Your instructions:
Please reply with one number only: how many lines in the entries below contain the string "press".
**** Extracted entries ****
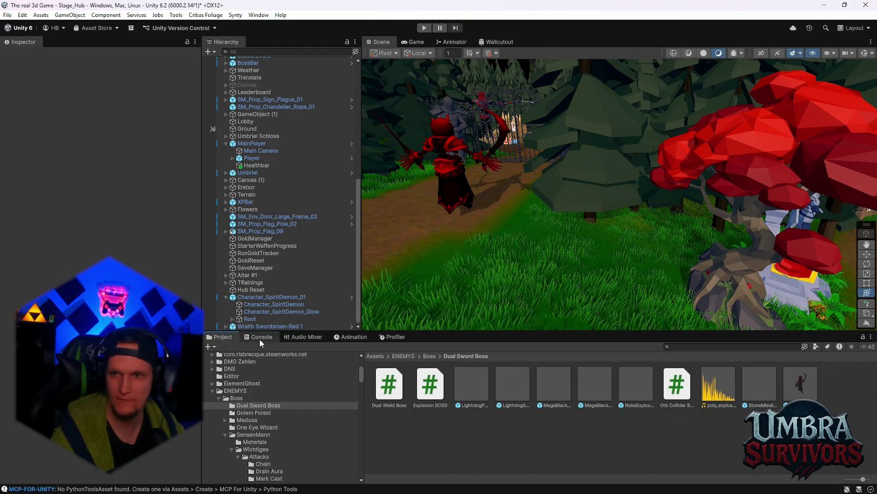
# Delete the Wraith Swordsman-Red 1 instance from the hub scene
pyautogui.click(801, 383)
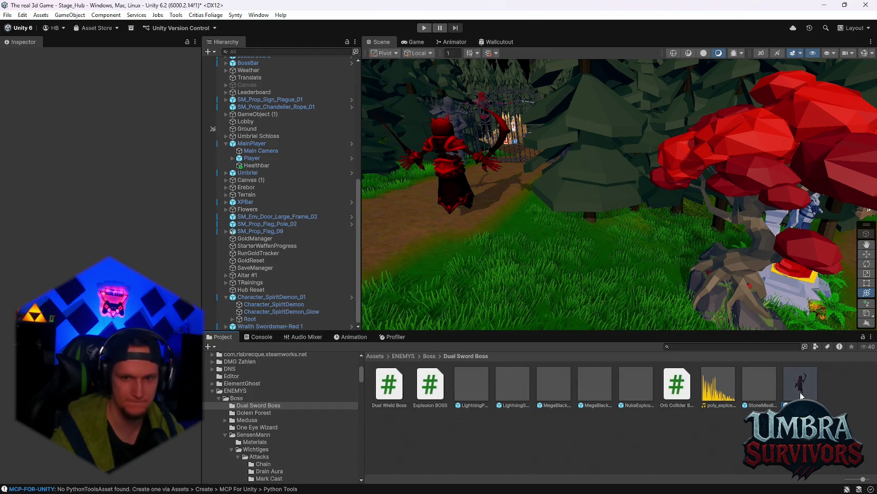
pyautogui.click(261, 326)
pyautogui.press('Delete')
# Select Character_SpiritDemon_01 and start a play test, focusing the Game view
pyautogui.click(272, 304)
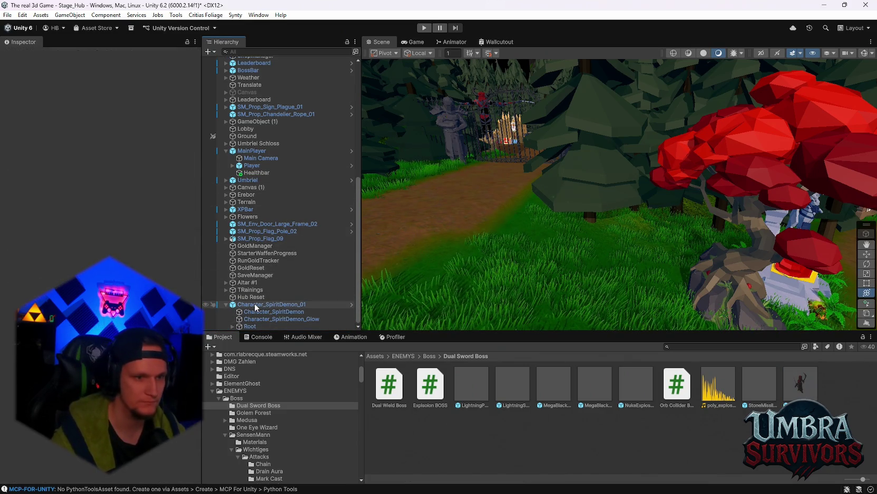
pyautogui.scroll(-15, 101, 212)
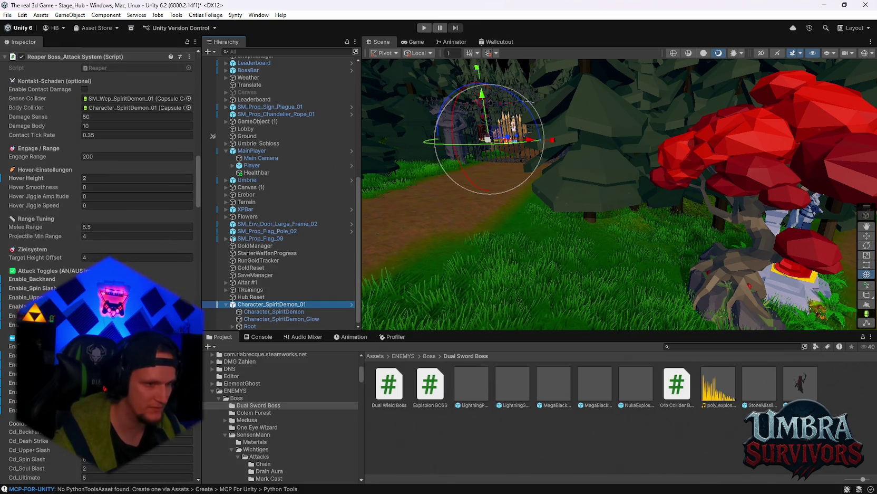
pyautogui.click(426, 27)
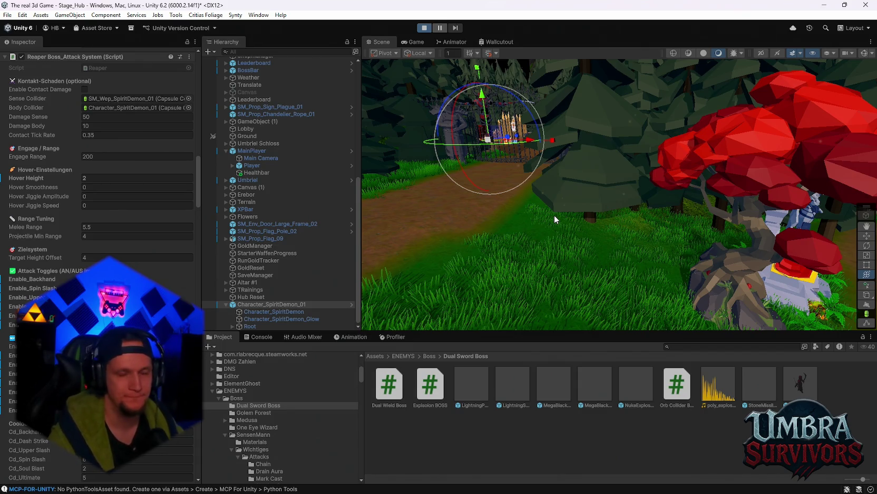
pyautogui.click(581, 218)
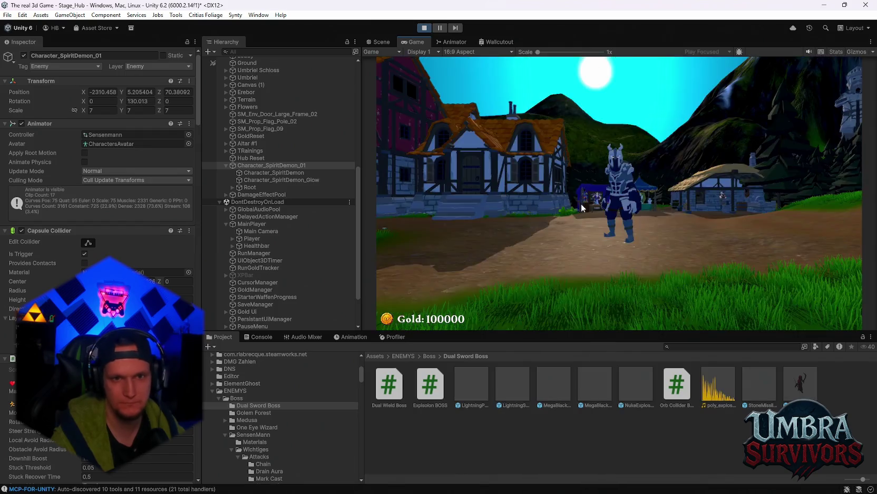
# Open the Warden of Umbriel panel in game, snip it as an image, then stop Play mode
pyautogui.press('w')
pyautogui.press('e')
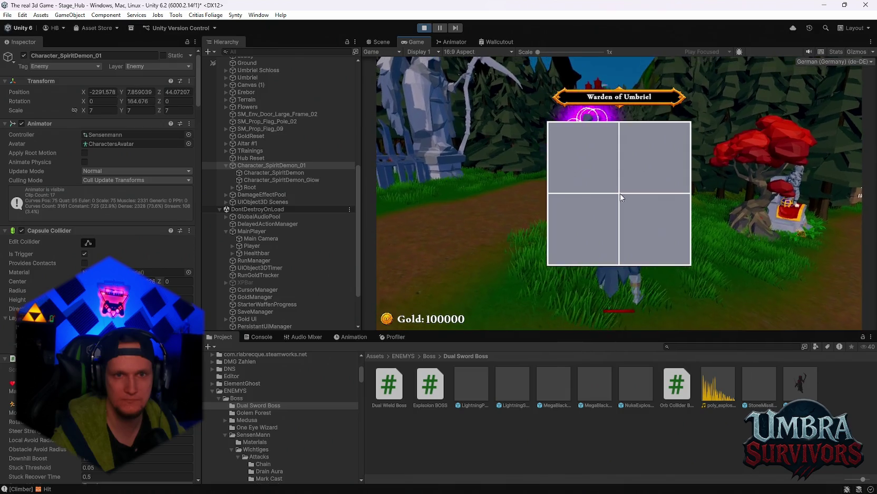
pyautogui.press('super+shift+s')
pyautogui.moveTo(500, 62)
pyautogui.mouseDown()
pyautogui.moveTo(675, 278)
pyautogui.moveTo(716, 309)
pyautogui.mouseUp()
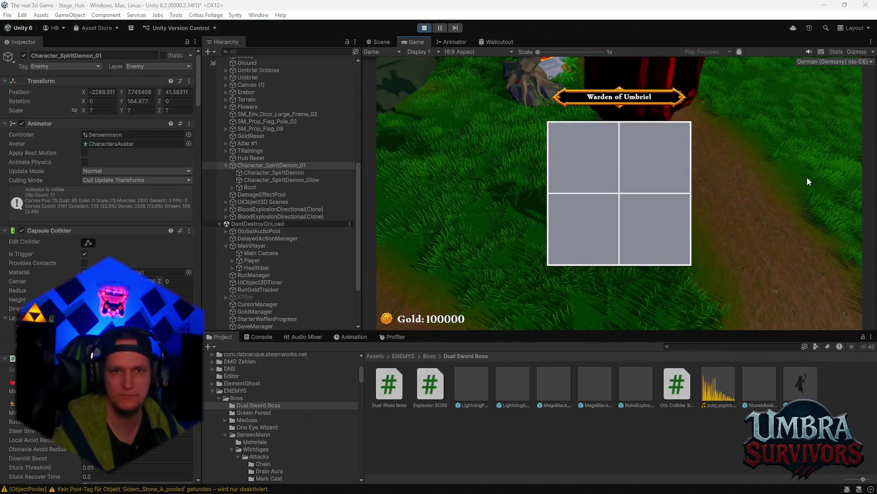
pyautogui.click(423, 27)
****
Answer for this exercise:
4